- [Requirements]:
Using the flooring article, explain in one to three sentences why notable architect and design companies have excluded PVC based LVT products from specification.

━━ Source extract ━━

In the top end commercial office segment LVT is in the spotlight. Over the past few years notable architect and design companies have excluded PVC based LVT products from specification based on sustainability credentials, says SHAW CONTRACT. Only specifying LVT when required, this change has been notable at a time when LVT use has increased in the general market. Carpet tile has always driven sustainability standards in flooring with key manufacturers continuing to raise the standards. With LVT’s popularity continuing it too must comply to key sustainability criteria.

Contractors installing flooring are aware of the advantages of LVT: durability, availability, cost effective, easy to install, great performance factors. The UK market is a well-established LVT market with key players offering various glue down and loose lay LVT products.

With 75% of LVT flooring design being ‘timber effect,’ LVT platforms are accessible for use across all project segments. Shaw Contract introduced a refresh to their ‘go to’ LVT platform at the end of 2023 with the introduction of Nordic: a 5mm and 2.5 mm LVT collection including 10 ‘scandi’ tones of timber. The product like similar LVTs looks realistic and is said to be well priced and in stock for immediate purchase. The introduction of Exoguard+ finish for enhanced durability and scratch resistance is the one extra update for the collection, says the company. However, the new collection also has Air Comfort Gold certification, to ensure air quality and a Health Product Declaration to confirm the product doesn’t contain harmful chemicals. It was an important sustainability consideration during the product development process, says Shaw Contract.

━━━
━━ Data entries ━━

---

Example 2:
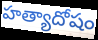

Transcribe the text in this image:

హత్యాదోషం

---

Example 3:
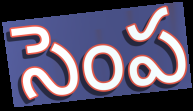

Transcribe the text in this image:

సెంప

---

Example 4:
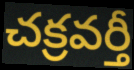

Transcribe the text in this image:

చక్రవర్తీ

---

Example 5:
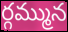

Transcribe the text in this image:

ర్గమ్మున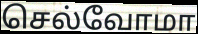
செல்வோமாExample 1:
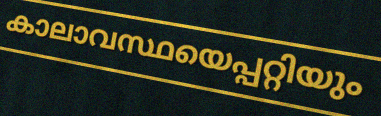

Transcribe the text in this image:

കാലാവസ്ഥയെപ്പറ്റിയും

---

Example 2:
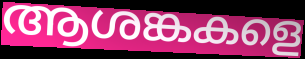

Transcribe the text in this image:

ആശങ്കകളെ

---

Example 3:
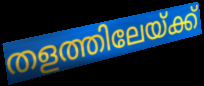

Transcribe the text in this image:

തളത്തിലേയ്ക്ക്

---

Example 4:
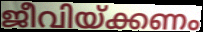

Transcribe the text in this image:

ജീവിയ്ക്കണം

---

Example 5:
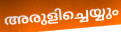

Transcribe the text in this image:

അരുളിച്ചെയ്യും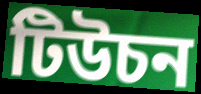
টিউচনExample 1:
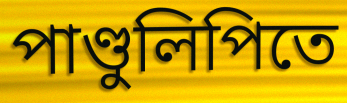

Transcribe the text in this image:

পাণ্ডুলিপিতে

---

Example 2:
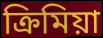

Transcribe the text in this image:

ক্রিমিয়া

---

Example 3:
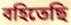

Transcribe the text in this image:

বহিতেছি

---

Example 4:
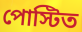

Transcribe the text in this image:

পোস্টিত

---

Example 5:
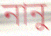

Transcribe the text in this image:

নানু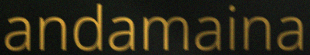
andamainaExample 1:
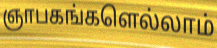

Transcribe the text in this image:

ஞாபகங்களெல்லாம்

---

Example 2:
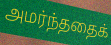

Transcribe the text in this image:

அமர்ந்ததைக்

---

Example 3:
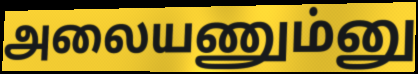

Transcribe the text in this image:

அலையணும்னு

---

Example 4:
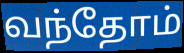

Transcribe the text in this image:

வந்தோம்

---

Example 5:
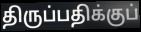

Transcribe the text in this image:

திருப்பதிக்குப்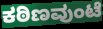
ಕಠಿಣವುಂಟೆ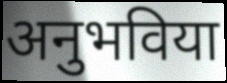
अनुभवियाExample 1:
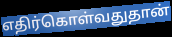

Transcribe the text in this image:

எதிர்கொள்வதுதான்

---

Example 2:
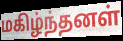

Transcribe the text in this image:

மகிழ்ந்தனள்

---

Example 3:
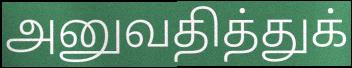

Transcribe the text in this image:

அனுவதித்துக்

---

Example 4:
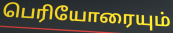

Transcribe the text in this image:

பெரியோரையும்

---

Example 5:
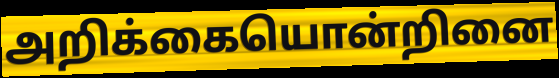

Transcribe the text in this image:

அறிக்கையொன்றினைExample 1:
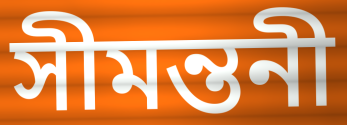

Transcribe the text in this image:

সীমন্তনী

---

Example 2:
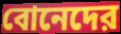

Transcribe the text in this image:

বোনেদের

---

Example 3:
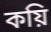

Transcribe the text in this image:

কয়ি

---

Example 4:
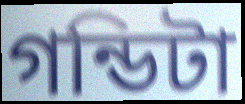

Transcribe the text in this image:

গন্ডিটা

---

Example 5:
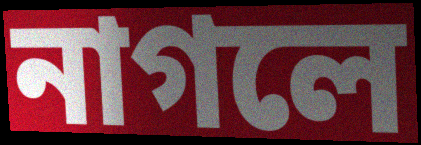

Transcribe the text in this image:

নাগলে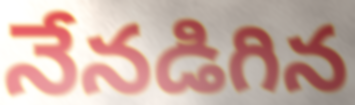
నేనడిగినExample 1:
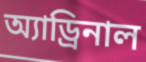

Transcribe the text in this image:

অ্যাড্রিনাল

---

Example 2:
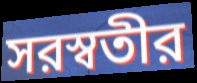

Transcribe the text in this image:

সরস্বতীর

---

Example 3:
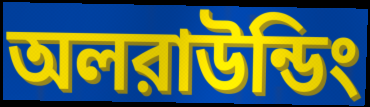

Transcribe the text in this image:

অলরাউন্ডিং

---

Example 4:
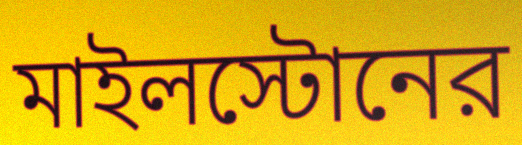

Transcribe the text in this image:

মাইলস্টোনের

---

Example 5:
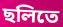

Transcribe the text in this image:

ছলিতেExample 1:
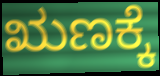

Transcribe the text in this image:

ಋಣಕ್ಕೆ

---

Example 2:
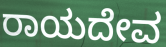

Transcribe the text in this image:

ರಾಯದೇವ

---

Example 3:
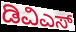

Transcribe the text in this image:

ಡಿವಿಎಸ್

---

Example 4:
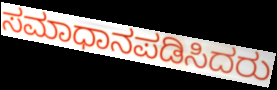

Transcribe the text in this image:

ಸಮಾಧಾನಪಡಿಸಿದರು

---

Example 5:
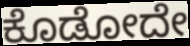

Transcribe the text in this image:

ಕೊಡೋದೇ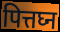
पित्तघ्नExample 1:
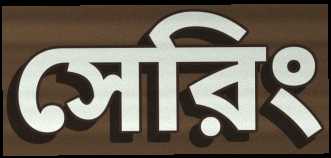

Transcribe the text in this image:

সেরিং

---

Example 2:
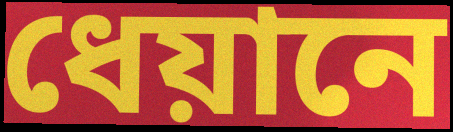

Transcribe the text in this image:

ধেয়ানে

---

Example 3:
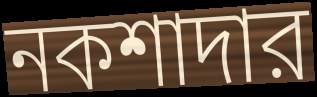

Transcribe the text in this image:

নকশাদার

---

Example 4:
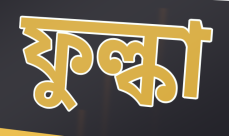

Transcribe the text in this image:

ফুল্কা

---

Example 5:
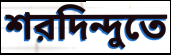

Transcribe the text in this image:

━━━
━━ Data entries ━━

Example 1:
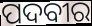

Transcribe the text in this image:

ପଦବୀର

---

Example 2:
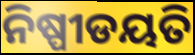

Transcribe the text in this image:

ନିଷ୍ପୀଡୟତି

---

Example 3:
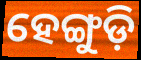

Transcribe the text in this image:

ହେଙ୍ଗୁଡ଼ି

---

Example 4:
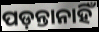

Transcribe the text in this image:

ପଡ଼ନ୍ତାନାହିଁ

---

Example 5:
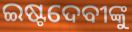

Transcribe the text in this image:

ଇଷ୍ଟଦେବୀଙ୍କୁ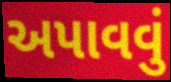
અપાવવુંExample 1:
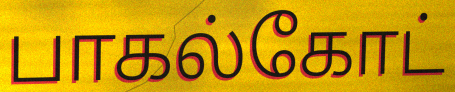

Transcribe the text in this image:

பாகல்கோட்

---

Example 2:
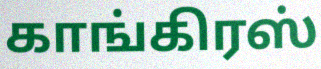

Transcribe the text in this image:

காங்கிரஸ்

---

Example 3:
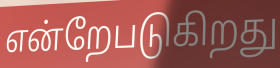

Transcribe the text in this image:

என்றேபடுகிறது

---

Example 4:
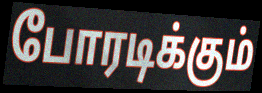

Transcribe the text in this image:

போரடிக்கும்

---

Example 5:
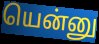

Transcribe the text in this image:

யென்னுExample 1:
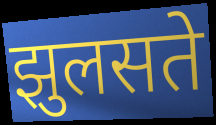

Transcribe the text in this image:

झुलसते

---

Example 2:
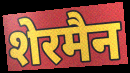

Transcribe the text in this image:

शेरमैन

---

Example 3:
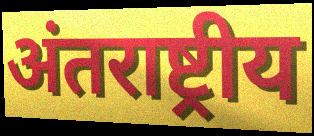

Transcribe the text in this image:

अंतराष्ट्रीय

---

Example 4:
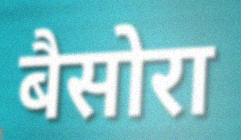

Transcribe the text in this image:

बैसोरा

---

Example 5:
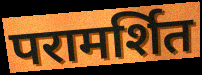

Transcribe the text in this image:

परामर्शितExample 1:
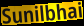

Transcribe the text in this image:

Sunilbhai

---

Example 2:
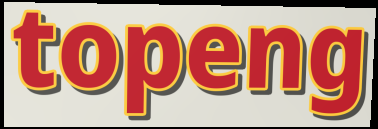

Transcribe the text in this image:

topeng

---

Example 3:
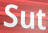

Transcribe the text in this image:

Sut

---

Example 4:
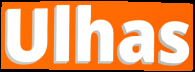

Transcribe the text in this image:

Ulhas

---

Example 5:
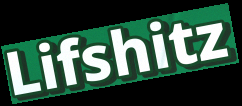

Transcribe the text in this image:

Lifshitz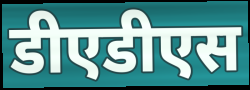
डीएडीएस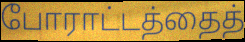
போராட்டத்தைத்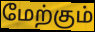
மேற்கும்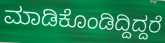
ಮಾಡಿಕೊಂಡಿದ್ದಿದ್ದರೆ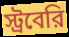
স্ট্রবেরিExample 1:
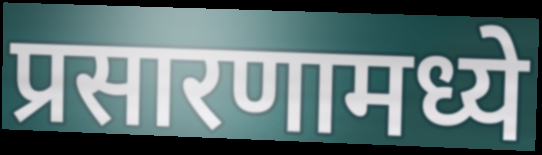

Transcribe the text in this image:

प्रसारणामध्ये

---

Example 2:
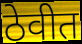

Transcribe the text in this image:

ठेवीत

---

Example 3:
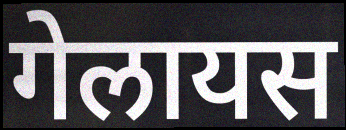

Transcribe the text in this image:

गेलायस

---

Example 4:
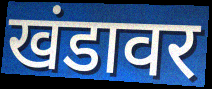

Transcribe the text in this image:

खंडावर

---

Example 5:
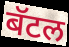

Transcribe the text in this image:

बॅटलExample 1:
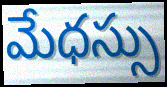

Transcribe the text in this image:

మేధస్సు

━━━

- [Problem solution]:
According to Shaw Contract, these firms excluded PVC based LVT products because of their sustainability credentials. As a result, they specify LVT only when required, even as LVT use has grown in the general market.